● Text excerpt:
————
Secondly, we split these players into two groups based on their frequent or infrequent interactions with lesser kestrels (Figure 2). The brown rat, the domestic cat, the magpie, the peregrine falcon, the jackdaw, and the invertebrates belonged to the former group (frequent players), whereas the beech marten, the lanner falcon, the European roller, the starling, and the secondary prey belonged to the latter group (infrequent players).

Thirdly, we built the current ecological network of the lesser kestrel in the study area, which represents all of the ecological interactions that are currently active among the frequent players and the species of interest.

Next, we built two what-if scenarios where we simulated the introduction of the two infrequent players (the beech marten and the secondary prey) into the current ecological network. We used these scenarios to determine whether a possible increase in the interactions between these infrequent players and the lesser kestrel could change the dynamics of the current ecological network. The latter scenario (secondary prey) simulated the future absence or shortage of invertebrates in the study area due to unfit agricultural practices (i.e., more intensive farming and an increased use of insecticides), which would force the lesser kestrels to shift their diet toward swifts, chiroptera, small reptiles, and small mammals (secondary prey). We avoided simulating alternative scenarios with the lanner falcon, the European roller, and the starling as, based on our 10 years of field experience, these species are rare in the study area, in fact the lanner falcon population is in decline. Therefore, the probability that these species become frequent players in the future is very low.
————
● Data provided:
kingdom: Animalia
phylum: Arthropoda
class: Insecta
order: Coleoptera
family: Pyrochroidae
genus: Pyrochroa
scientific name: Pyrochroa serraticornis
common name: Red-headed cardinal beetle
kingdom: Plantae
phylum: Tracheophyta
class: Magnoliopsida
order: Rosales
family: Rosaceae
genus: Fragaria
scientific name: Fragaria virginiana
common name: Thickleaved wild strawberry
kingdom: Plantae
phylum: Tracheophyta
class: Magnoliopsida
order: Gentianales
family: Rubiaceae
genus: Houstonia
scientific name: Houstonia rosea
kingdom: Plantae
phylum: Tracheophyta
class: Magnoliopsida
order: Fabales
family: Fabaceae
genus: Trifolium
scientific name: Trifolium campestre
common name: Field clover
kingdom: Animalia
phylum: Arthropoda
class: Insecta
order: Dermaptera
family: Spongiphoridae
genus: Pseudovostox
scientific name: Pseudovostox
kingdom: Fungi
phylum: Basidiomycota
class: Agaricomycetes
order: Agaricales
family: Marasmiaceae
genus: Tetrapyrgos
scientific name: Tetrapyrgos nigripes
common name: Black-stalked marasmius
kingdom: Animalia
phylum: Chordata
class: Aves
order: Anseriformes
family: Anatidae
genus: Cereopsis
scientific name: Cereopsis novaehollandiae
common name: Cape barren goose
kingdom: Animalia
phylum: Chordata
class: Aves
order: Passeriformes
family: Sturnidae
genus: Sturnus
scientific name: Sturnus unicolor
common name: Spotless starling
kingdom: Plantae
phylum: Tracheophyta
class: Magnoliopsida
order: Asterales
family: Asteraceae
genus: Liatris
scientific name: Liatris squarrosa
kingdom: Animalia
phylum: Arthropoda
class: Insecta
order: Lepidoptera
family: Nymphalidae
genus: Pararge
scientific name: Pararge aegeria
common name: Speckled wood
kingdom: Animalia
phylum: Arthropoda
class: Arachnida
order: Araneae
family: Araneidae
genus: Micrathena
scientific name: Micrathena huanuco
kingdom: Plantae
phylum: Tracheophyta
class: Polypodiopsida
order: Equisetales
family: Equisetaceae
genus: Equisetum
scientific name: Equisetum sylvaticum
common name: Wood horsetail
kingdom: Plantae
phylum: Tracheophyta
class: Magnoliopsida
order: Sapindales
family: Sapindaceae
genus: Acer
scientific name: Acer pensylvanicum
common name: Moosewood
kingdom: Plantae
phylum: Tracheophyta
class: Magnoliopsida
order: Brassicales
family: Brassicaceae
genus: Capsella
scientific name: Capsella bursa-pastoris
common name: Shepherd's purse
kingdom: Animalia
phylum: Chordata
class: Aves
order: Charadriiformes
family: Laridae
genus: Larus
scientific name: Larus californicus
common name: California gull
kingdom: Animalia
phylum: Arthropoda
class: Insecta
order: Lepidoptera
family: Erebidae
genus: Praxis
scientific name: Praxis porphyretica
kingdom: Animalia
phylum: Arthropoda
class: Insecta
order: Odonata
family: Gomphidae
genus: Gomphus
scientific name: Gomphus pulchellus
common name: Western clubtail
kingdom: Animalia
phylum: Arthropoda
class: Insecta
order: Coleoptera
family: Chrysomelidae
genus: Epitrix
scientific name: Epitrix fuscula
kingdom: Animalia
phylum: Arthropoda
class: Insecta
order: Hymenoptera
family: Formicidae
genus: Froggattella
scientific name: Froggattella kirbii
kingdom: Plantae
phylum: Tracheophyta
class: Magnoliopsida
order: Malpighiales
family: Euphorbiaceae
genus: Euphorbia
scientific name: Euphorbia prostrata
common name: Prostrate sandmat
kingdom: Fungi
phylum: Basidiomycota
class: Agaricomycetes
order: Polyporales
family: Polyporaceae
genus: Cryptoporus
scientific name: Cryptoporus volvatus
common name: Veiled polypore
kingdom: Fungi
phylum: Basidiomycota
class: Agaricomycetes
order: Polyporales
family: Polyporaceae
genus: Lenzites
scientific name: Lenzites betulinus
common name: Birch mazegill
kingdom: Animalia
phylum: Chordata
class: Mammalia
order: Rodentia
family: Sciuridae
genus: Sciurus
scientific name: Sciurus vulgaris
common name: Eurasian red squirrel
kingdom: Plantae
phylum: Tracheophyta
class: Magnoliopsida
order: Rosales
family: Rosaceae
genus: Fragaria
————
● Given exercise: List each species or group that the passage above on the lesser kestrel's ecological network places among the frequent players.

● Full output:
- The brown rat
- The domestic cat
- The magpie
- The peregrine falcon
- The jackdaw
- The invertebrates